── DATASET EXCERPTS ──

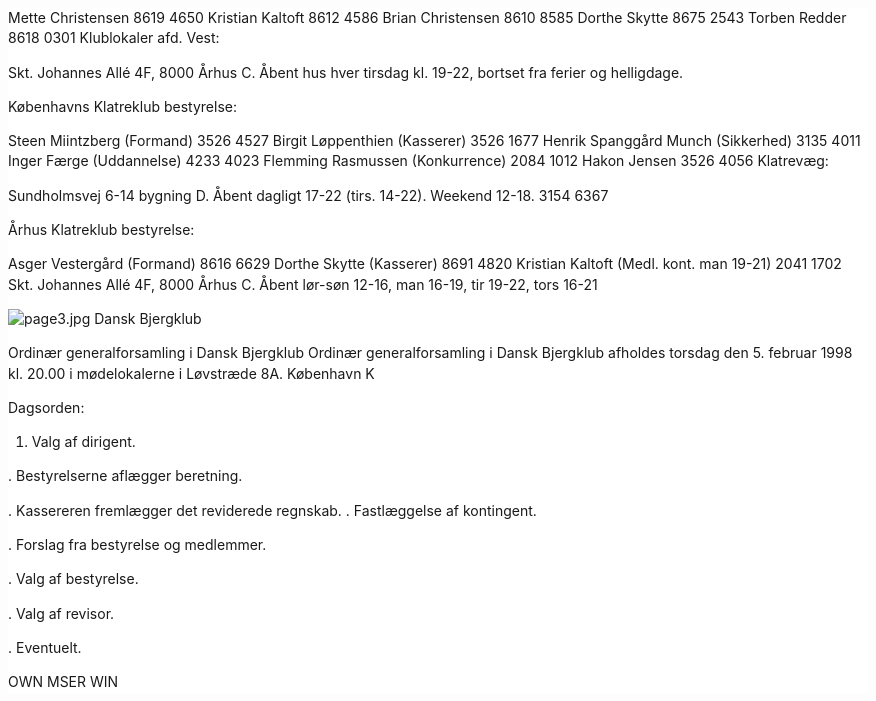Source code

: Mette Christensen 8619 4650
Kristian Kaltoft 8612 4586
Brian Christensen 8610 8585
Dorthe Skytte 8675 2543
Torben Redder 8618 0301
Klublokaler afd. Vest:

Skt. Johannes Allé 4F, 8000 Århus C. Åbent hus hver
tirsdag kl. 19-22, bortset fra ferier og helligdage.

Københavns Klatreklub bestyrelse:

Steen Miintzberg (Formand) 3526 4527
Birgit Løppenthien (Kasserer) 3526 1677
Henrik Spanggård Munch (Sikkerhed) 3135 4011
Inger Færge (Uddannelse) 4233 4023
Flemming Rasmussen (Konkurrence) 2084 1012
Hakon Jensen 3526 4056
Klatrevæg:

Sundholmsvej 6-14 bygning D. Åbent dagligt
17-22 (tirs. 14-22). Weekend 12-18. 3154 6367

Århus Klatreklub bestyrelse:

Asger Vestergård (Formand) 8616 6629
Dorthe Skytte (Kasserer) 8691 4820
Kristian Kaltoft (Medl. kont. man 19-21) 2041 1702
Skt. Johannes Allé 4F, 8000 Århus C. Åbent
lør-søn 12-16, man 16-19, tir 19-22, tors 16-21





![page3.jpg](/1998/DB-1998-1/page3.jpg)
Dansk Bjergklub

Ordinær generalforsamling i Dansk Bjergklub
Ordinær generalforsamling i Dansk Bjergklub afholdes torsdag den 5. februar 1998 kl.
20.00 i mødelokalerne i Løvstræde 8A. København K

Dagsorden:

1. Valg af dirigent.

. Bestyrelserne aflægger beretning.

. Kassereren fremlægger det reviderede regnskab.
. Fastlæggelse af kontingent.

. Forslag fra bestyrelse og medlemmer.

. Valg af bestyrelse.

. Valg af revisor.

. Eventuelt.

OWN MSER WIN
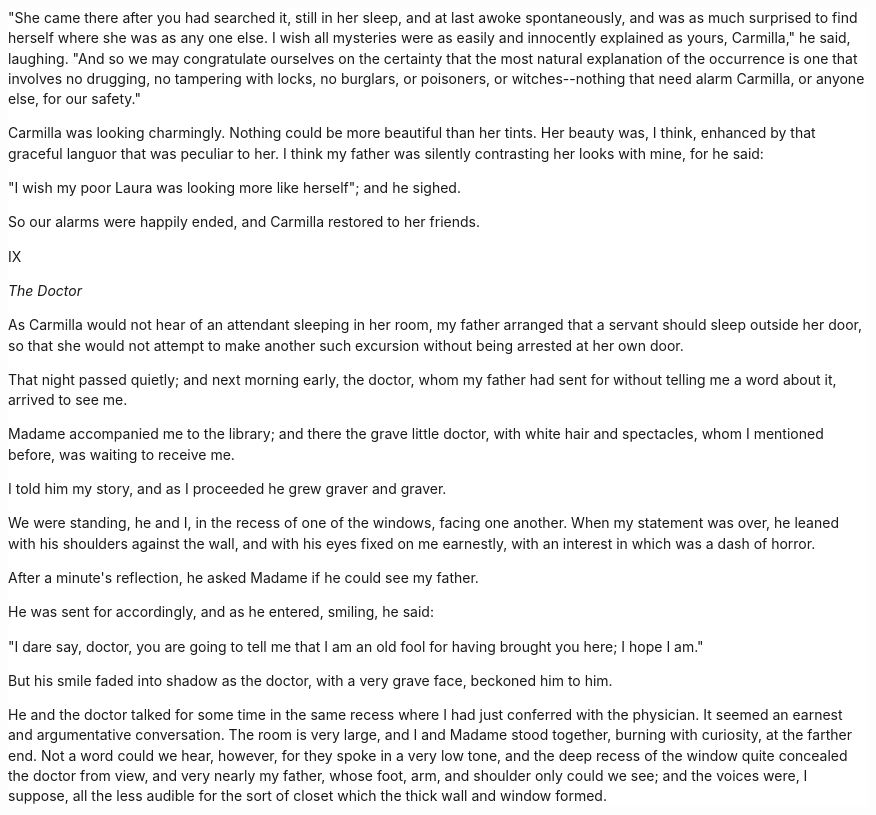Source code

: "She came there after you had searched it, still in her sleep, and at
last awoke spontaneously, and was as much surprised to find herself
where she was as any one else. I wish all mysteries were as easily and
innocently explained as yours, Carmilla," he said, laughing. "And so we
may congratulate ourselves on the certainty that the most natural
explanation of the occurrence is one that involves no drugging, no
tampering with locks, no burglars, or poisoners, or witches--nothing
that need alarm Carmilla, or anyone else, for our safety."

Carmilla was looking charmingly. Nothing could be more beautiful than
her tints. Her beauty was, I think, enhanced by that graceful languor
that was peculiar to her. I think my father was silently contrasting her
looks with mine, for he said:

"I wish my poor Laura was looking more like herself"; and he sighed.

So our alarms were happily ended, and Carmilla restored to her friends.



IX

_The Doctor_

As Carmilla would not hear of an attendant sleeping in her room, my
father arranged that a servant should sleep outside her door, so that
she would not attempt to make another such excursion without being
arrested at her own door.

That night passed quietly; and next morning early, the doctor, whom my
father had sent for without telling me a word about it, arrived to
see me.

Madame accompanied me to the library; and there the grave little doctor,
with white hair and spectacles, whom I mentioned before, was waiting to
receive me.

I told him my story, and as I proceeded he grew graver and graver.

We were standing, he and I, in the recess of one of the windows, facing
one another. When my statement was over, he leaned with his shoulders
against the wall, and with his eyes fixed on me earnestly, with an
interest in which was a dash of horror.

After a minute's reflection, he asked Madame if he could see my father.

He was sent for accordingly, and as he entered, smiling, he said:

"I dare say, doctor, you are going to tell me that I am an old fool for
having brought you here; I hope I am."

But his smile faded into shadow as the doctor, with a very grave face,
beckoned him to him.

He and the doctor talked for some time in the same recess where I had
just conferred with the physician. It seemed an earnest and
argumentative conversation. The room is very large, and I and Madame
stood together, burning with curiosity, at the farther end. Not a word
could we hear, however, for they spoke in a very low tone, and the deep
recess of the window quite concealed the doctor from view, and very
nearly my father, whose foot, arm, and shoulder only could we see; and
the voices were, I suppose, all the less audible for the sort of closet
which the thick wall and window formed.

───

#### [WHAT THE TASK REQUIRES]
Please give back, exactly as it stands above, the stretch from the line with "He was sent" through the line with "stood together, burning", and no line outside it.

#### [EXERCISE RESULT]
He was sent for accordingly, and as he entered, smiling, he said:

"I dare say, doctor, you are going to tell me that I am an old fool for
having brought you here; I hope I am."

But his smile faded into shadow as the doctor, with a very grave face,
beckoned him to him.

He and the doctor talked for some time in the same recess where I had
just conferred with the physician. It seemed an earnest and
argumentative conversation. The room is very large, and I and Madame
stood together, burning with curiosity, at the farther end. Not a word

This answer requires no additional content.